What you have to do - This exercise calls for duplicating every entry below exactly, without the images.

[Stored data]

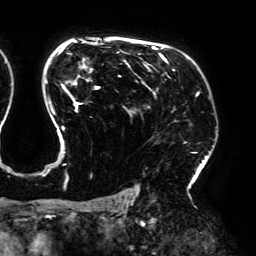
Breast MRI (dynamic contrast-enhanced), one axial slice. Position 133 of 192 along the scan axis. Cropped to one breast. Dynamic contrast-enhanced series, time point 2 of 6 at this slice position (early post-contrast). 3 T. TE 4.2 ms, TR 7.8 ms. 1.2 mm slice thickness. 256 × 256 image matrix, field of view 240 × 240 mm. Female patient.
Annotated regions visible in this slice (semi-automatically segmented with operator editing):
- enhancing-tissue mask used for the functional tumour volume (all voxels passing the contrast-enhancement thresholds inside the analysis volume; usually the tumour): bounding box (x1, y1, x2, y2) in pixels: (43, 41, 199, 188)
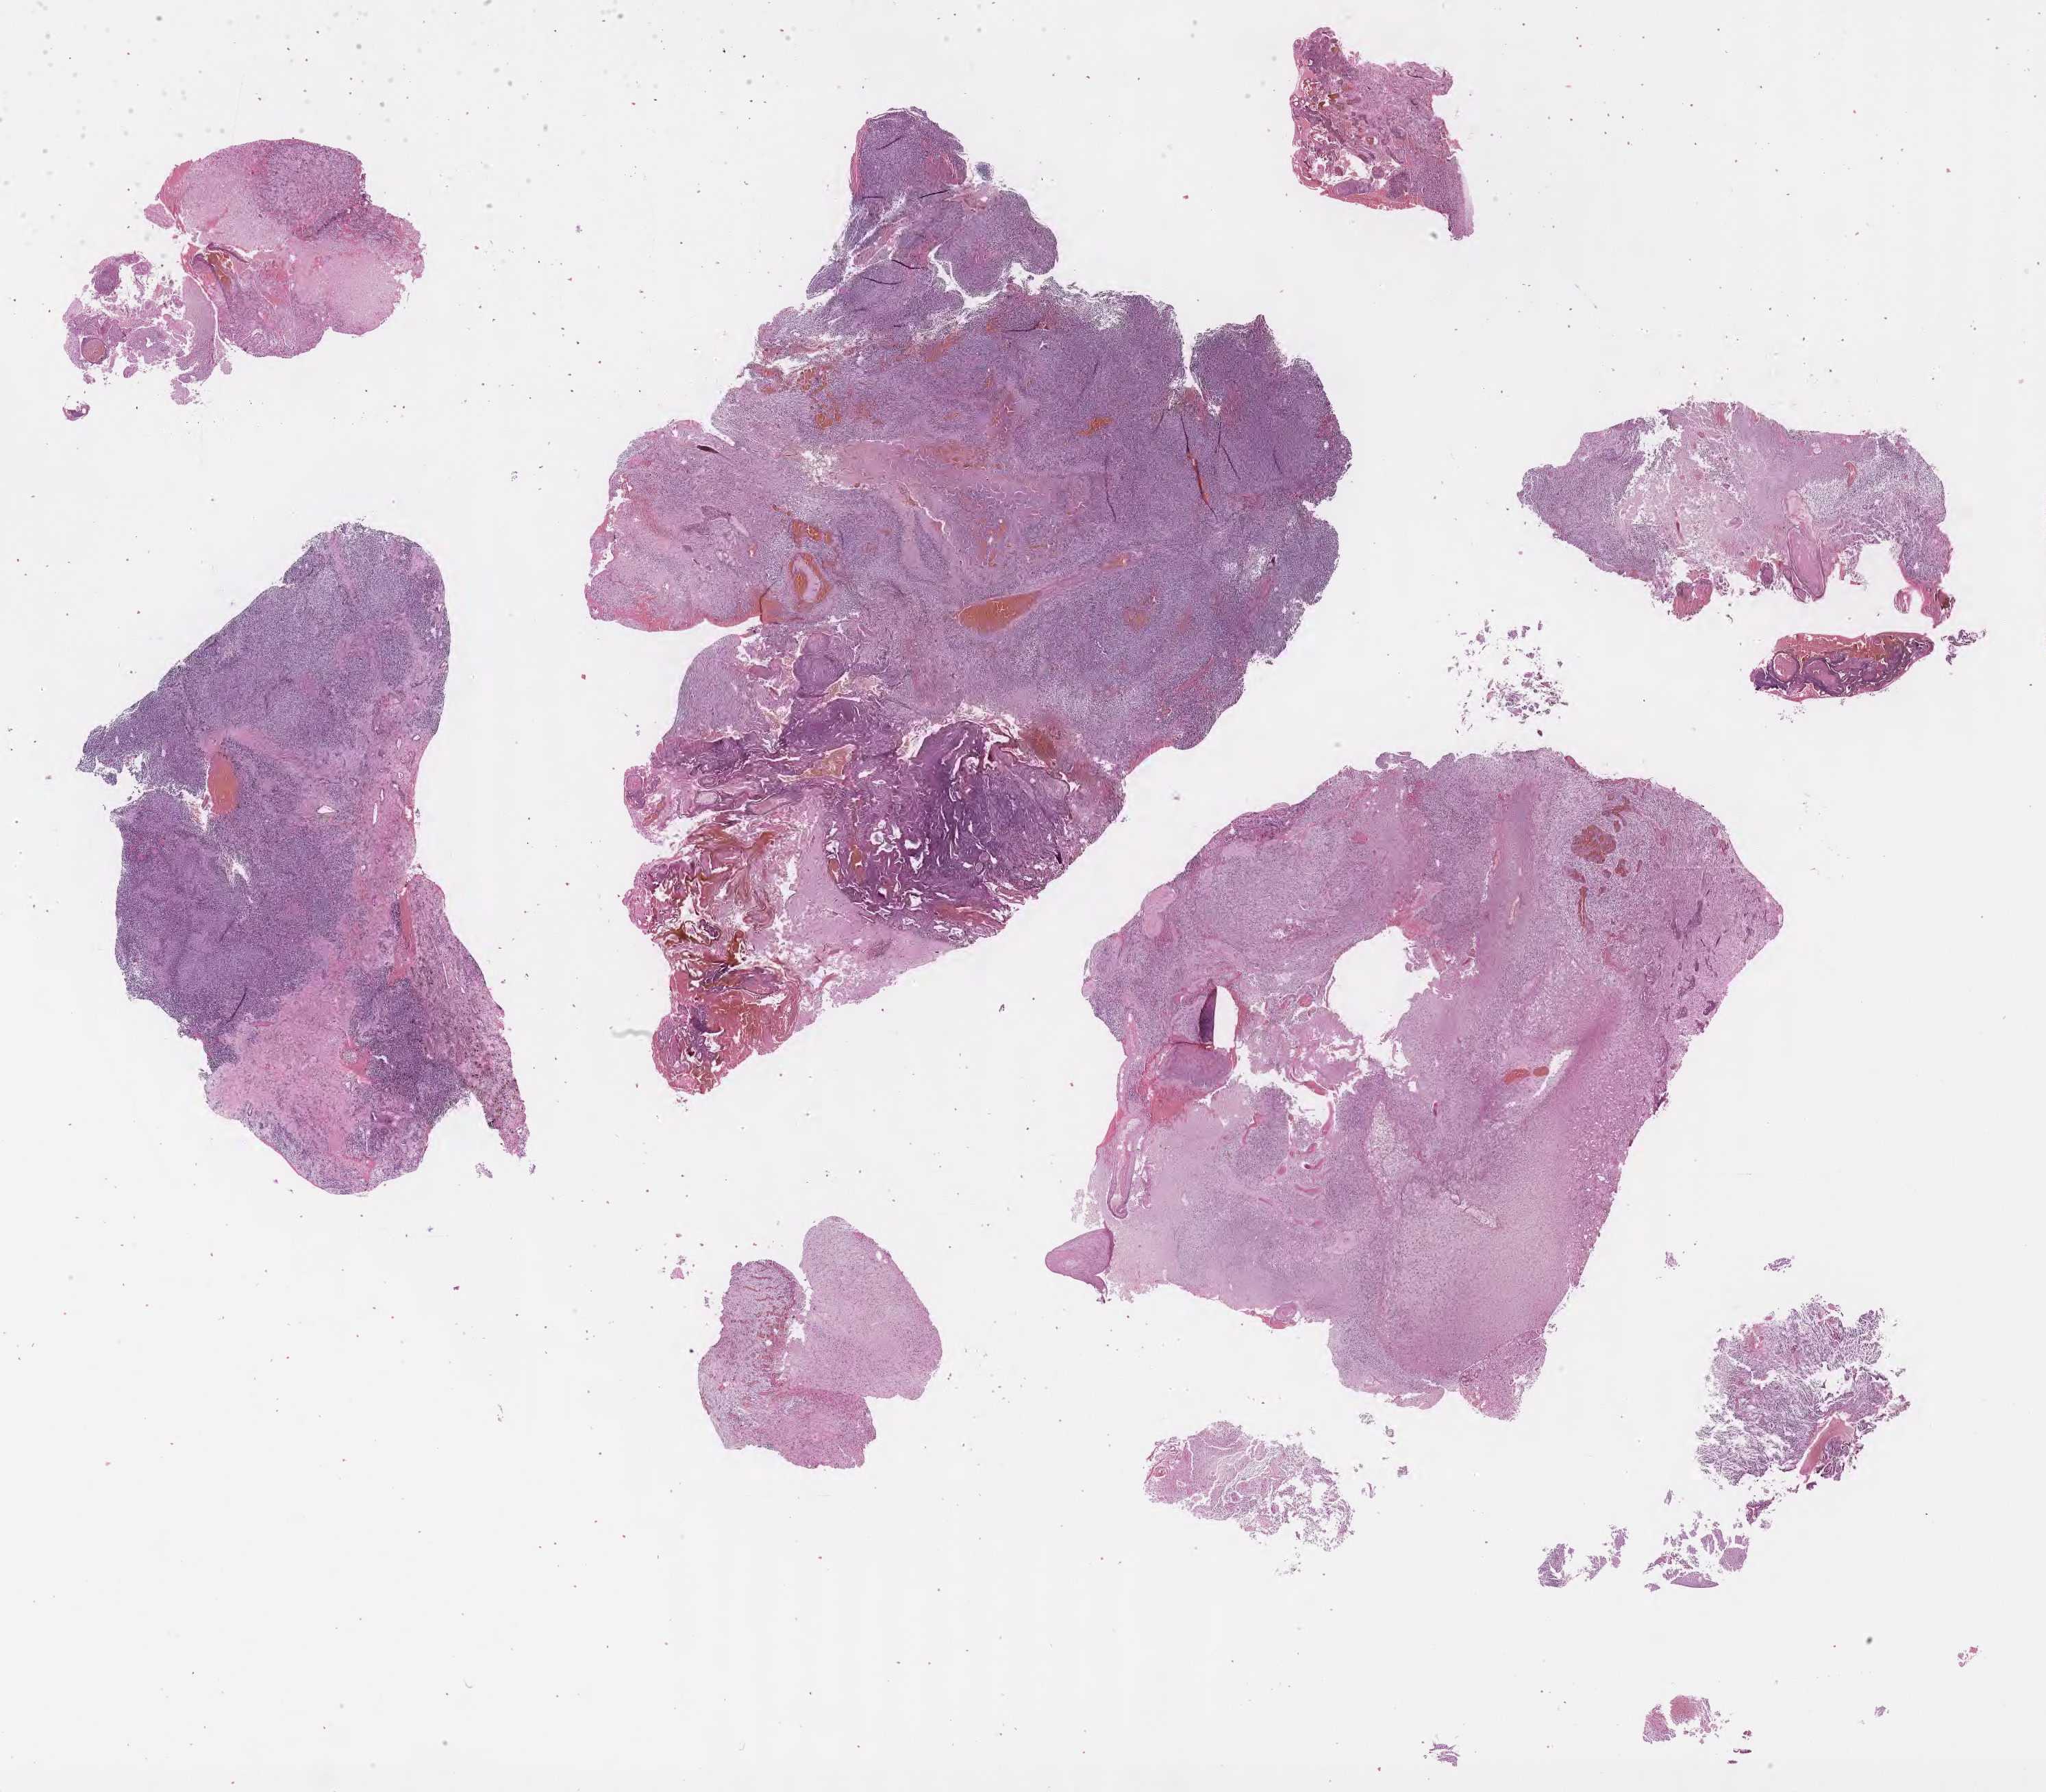
Whole-slide image, haematoxylin and eosin stain — low-resolution overview of the scanned area, about 24.2 x 21.2 mm. Formalin-fixed paraffin-embedded section. Specimen: primary tumor. Anatomic site: brain. Male, age 66 years at initial diagnosis. Composition of this section per pathologist review: tumor cells 61%, tumor nuclei 77%, stromal cells 9%, necrosis 12%, normal cells 18%. Infiltration values recorded for this section: lymphocyte infiltration 1%, monocyte infiltration 1%, neutrophil infiltration 1%.
- section: bottom of the tissue portion
- histologic diagnosis: Glioblastoma, NOS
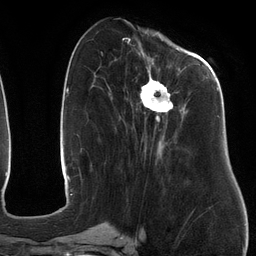
Breast MRI (dynamic contrast-enhanced), one axial slice; position 49 of 134 along the scan axis; cropped to one breast; dynamic contrast-enhanced series, time point 2 of 6 at this slice position (early post-contrast); 3 T; TE 2.7 ms, TR 6.5 ms; 1.2 mm slice thickness; 256 × 256 image matrix. Female patient.
Annotated regions visible in this slice (semi-automatic segmentation, software-assisted and operator-edited):
- enhancing-tissue mask used for the functional tumour volume (all voxels passing the contrast-enhancement thresholds inside the analysis volume; usually the tumour): box from (x=107, y=48) to (x=220, y=161) px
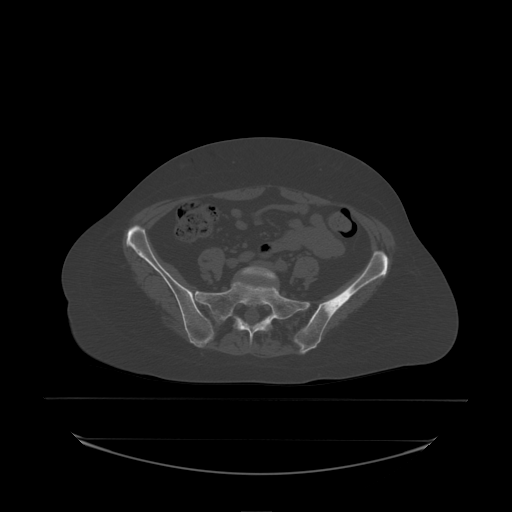
CT including the spine, one axial slice; slice 31 of 242 in the series (ordered by position); bone window (W 1800 / L 400 HU); 512 × 512 image matrix, field of view 500 × 500 mm. Patient: female, 53 years. From the clinical record (not read from this slice): primary cancer: lung; vertebrae with lytic lesions (as recorded): T7, L1.
Structures marked on this image (semi-automatically segmented with operator editing):
- L5 vertebra: bounding box [x1, y1, x2, y2] px = [242, 267, 277, 288]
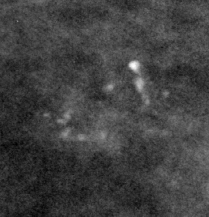
Region of interest cut from a scanned film mammogram (one marked finding); right breast; CC view; BI-RADS breast density category 2 (scale 1–4).
Finding: calcifications, morphology pleomorphic, distribution clustered; BI-RADS assessment category 4; subtlety rating 3 on a 1 (subtle) to 5 (obvious) scale; pathology result (as recorded, not read from the image): malignant.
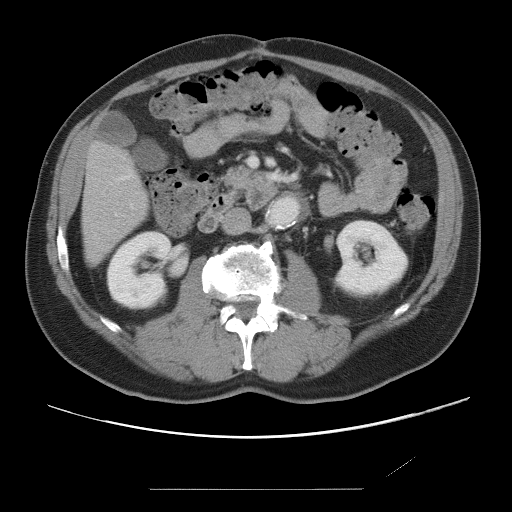
Contrast-enhanced abdominal CT, one axial slice. Slice 19 of 87 in the series (ordered by position). Intravenous contrast given. Soft-tissue window (W 400 / L 40 HU). 5 mm slice thickness. 512 × 512 image matrix, field of view 406 × 406 mm. From the clinical record (not read from this slice): patient: male, age 36 years at operation; diagnosis: colorectal cancer liver metastases, imaged before liver resection; multiple liver metastases: yes; largest metastasis: 1.1 cm.
Outlined on this slice (outlined manually by an expert reader):
- hepatic veins: box from (x=120, y=176) to (x=130, y=180) px
- liver: (x=83, y=145)–(x=147, y=262)
- planned liver remnant (the part of the liver to remain after resection): (x=83, y=145)–(x=147, y=261)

Finished task -
Breast MRI (dynamic contrast-enhanced), one axial slice. Position 133 of 192 along the scan axis. Cropped to one breast. Dynamic contrast-enhanced series, time point 2 of 6 at this slice position (early post-contrast). 3 T. TE 4.2 ms, TR 7.8 ms. 1.2 mm slice thickness. 256 × 256 image matrix, field of view 240 × 240 mm. Female patient.
Annotated regions visible in this slice (semi-automatically segmented with operator editing):
- enhancing-tissue mask used for the functional tumour volume (all voxels passing the contrast-enhancement thresholds inside the analysis volume; usually the tumour): bounding box (x1, y1, x2, y2) in pixels: (43, 41, 199, 188)
Whole-slide image, haematoxylin and eosin stain — low-resolution overview of the scanned area, about 24.2 x 21.2 mm. Formalin-fixed paraffin-embedded section. Specimen: primary tumor. Anatomic site: brain. Male, age 66 years at initial diagnosis. Composition of this section per pathologist review: tumor cells 61%, tumor nuclei 77%, stromal cells 9%, necrosis 12%, normal cells 18%. Infiltration values recorded for this section: lymphocyte infiltration 1%, monocyte infiltration 1%, neutrophil infiltration 1%.
- section: bottom of the tissue portion
- histologic diagnosis: Glioblastoma, NOS
Breast MRI (dynamic contrast-enhanced), one axial slice; position 49 of 134 along the scan axis; cropped to one breast; dynamic contrast-enhanced series, time point 2 of 6 at this slice position (early post-contrast); 3 T; TE 2.7 ms, TR 6.5 ms; 1.2 mm slice thickness; 256 × 256 image matrix. Female patient.
Annotated regions visible in this slice (semi-automatic segmentation, software-assisted and operator-edited):
- enhancing-tissue mask used for the functional tumour volume (all voxels passing the contrast-enhancement thresholds inside the analysis volume; usually the tumour): box from (x=107, y=48) to (x=220, y=161) px
CT including the spine, one axial slice; slice 31 of 242 in the series (ordered by position); bone window (W 1800 / L 400 HU); 512 × 512 image matrix, field of view 500 × 500 mm. Patient: female, 53 years. From the clinical record (not read from this slice): primary cancer: lung; vertebrae with lytic lesions (as recorded): T7, L1.
Structures marked on this image (semi-automatically segmented with operator editing):
- L5 vertebra: bounding box [x1, y1, x2, y2] px = [242, 267, 277, 288]
Region of interest cut from a scanned film mammogram (one marked finding); right breast; CC view; BI-RADS breast density category 2 (scale 1–4).
Finding: calcifications, morphology pleomorphic, distribution clustered; BI-RADS assessment category 4; subtlety rating 3 on a 1 (subtle) to 5 (obvious) scale; pathology result (as recorded, not read from the image): malignant.
Contrast-enhanced abdominal CT, one axial slice. Slice 19 of 87 in the series (ordered by position). Intravenous contrast given. Soft-tissue window (W 400 / L 40 HU). 5 mm slice thickness. 512 × 512 image matrix, field of view 406 × 406 mm. From the clinical record (not read from this slice): patient: male, age 36 years at operation; diagnosis: colorectal cancer liver metastases, imaged before liver resection; multiple liver metastases: yes; largest metastasis: 1.1 cm.
Outlined on this slice (outlined manually by an expert reader):
- hepatic veins: box from (x=120, y=176) to (x=130, y=180) px
- liver: (x=83, y=145)–(x=147, y=262)
- planned liver remnant (the part of the liver to remain after resection): (x=83, y=145)–(x=147, y=261)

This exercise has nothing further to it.